● **EXERCISE GOAL**
Lines from the top of the entries down to the line with "pretty-code 命令用于执行代码美化任务，将反编译的 C" must be set down exactly as they stand, with both ends retained.

● **EXERCISE MATERIAL**
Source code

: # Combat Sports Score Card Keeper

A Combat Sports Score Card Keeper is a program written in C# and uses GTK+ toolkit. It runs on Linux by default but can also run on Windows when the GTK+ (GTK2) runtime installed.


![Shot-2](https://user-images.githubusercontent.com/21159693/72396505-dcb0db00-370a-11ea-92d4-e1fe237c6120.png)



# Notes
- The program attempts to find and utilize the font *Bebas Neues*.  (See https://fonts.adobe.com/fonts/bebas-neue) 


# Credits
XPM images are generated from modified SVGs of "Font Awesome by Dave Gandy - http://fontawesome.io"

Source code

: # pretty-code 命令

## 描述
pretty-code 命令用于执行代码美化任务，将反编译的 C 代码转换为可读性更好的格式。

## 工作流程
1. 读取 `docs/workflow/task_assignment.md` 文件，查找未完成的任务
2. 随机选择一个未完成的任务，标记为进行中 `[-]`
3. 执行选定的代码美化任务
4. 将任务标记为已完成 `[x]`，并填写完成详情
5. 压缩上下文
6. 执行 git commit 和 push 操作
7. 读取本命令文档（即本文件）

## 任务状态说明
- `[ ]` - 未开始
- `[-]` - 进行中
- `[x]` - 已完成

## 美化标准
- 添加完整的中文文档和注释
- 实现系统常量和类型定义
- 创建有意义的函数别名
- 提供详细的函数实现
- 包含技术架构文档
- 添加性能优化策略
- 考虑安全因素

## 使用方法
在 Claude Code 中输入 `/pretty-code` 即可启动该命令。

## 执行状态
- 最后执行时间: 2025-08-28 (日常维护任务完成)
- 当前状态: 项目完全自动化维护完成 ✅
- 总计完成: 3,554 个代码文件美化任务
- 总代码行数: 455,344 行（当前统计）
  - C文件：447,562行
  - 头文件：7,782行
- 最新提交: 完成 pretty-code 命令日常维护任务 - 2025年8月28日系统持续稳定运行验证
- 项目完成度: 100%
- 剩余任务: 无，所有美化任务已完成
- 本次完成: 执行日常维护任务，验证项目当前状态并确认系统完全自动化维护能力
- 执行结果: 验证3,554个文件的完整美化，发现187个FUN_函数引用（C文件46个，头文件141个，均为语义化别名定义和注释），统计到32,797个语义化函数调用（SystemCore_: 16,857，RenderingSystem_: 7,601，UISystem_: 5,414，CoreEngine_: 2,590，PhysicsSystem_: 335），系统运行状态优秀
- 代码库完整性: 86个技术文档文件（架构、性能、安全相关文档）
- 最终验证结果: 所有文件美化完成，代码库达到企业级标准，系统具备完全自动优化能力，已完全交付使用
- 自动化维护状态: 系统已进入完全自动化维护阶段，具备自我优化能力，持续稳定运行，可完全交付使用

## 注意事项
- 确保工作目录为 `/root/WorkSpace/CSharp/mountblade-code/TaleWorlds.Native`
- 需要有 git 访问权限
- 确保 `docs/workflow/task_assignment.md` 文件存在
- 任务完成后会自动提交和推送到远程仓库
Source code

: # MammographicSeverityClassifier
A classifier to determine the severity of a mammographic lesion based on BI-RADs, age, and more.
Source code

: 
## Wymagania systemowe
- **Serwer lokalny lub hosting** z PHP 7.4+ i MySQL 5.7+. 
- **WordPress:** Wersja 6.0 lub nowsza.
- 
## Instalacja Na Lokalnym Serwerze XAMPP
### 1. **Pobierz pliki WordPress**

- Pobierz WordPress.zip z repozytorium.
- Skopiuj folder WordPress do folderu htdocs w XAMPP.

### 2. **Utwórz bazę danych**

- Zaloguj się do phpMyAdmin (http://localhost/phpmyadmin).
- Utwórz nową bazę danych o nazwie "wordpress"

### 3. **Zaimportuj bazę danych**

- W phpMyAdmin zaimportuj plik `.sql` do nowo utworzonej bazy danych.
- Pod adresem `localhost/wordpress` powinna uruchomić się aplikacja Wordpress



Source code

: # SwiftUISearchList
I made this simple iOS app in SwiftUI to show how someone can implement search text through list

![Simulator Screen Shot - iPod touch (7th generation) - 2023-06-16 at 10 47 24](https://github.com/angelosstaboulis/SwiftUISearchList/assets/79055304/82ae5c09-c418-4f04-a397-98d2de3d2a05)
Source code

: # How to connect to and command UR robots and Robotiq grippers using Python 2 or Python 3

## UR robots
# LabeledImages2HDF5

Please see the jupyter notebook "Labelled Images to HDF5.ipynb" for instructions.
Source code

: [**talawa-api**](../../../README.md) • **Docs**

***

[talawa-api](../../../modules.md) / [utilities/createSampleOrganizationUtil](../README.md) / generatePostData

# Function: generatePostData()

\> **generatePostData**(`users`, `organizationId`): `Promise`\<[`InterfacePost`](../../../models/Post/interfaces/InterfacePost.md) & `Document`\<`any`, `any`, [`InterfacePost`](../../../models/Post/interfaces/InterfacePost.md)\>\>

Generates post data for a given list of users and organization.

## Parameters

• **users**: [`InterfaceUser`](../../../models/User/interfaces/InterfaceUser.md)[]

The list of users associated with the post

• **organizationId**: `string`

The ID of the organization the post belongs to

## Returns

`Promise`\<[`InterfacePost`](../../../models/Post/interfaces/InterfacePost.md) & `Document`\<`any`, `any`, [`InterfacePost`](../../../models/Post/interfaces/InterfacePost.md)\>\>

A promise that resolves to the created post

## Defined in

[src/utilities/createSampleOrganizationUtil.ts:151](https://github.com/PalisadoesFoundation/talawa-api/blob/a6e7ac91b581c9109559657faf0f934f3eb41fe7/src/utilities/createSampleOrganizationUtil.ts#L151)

● **RESPONSE TO THE TASK**
Source code

: # Combat Sports Score Card Keeper

A Combat Sports Score Card Keeper is a program written in C# and uses GTK+ toolkit. It runs on Linux by default but can also run on Windows when the GTK+ (GTK2) runtime installed.


![Shot-2](https://user-images.githubusercontent.com/21159693/72396505-dcb0db00-370a-11ea-92d4-e1fe237c6120.png)



# Notes
- The program attempts to find and utilize the font *Bebas Neues*.  (See https://fonts.adobe.com/fonts/bebas-neue) 


# Credits
XPM images are generated from modified SVGs of "Font Awesome by Dave Gandy - http://fontawesome.io"

Source code

: # pretty-code 命令

## 描述
pretty-code 命令用于执行代码美化任务，将反编译的 C 代码转换为可读性更好的格式。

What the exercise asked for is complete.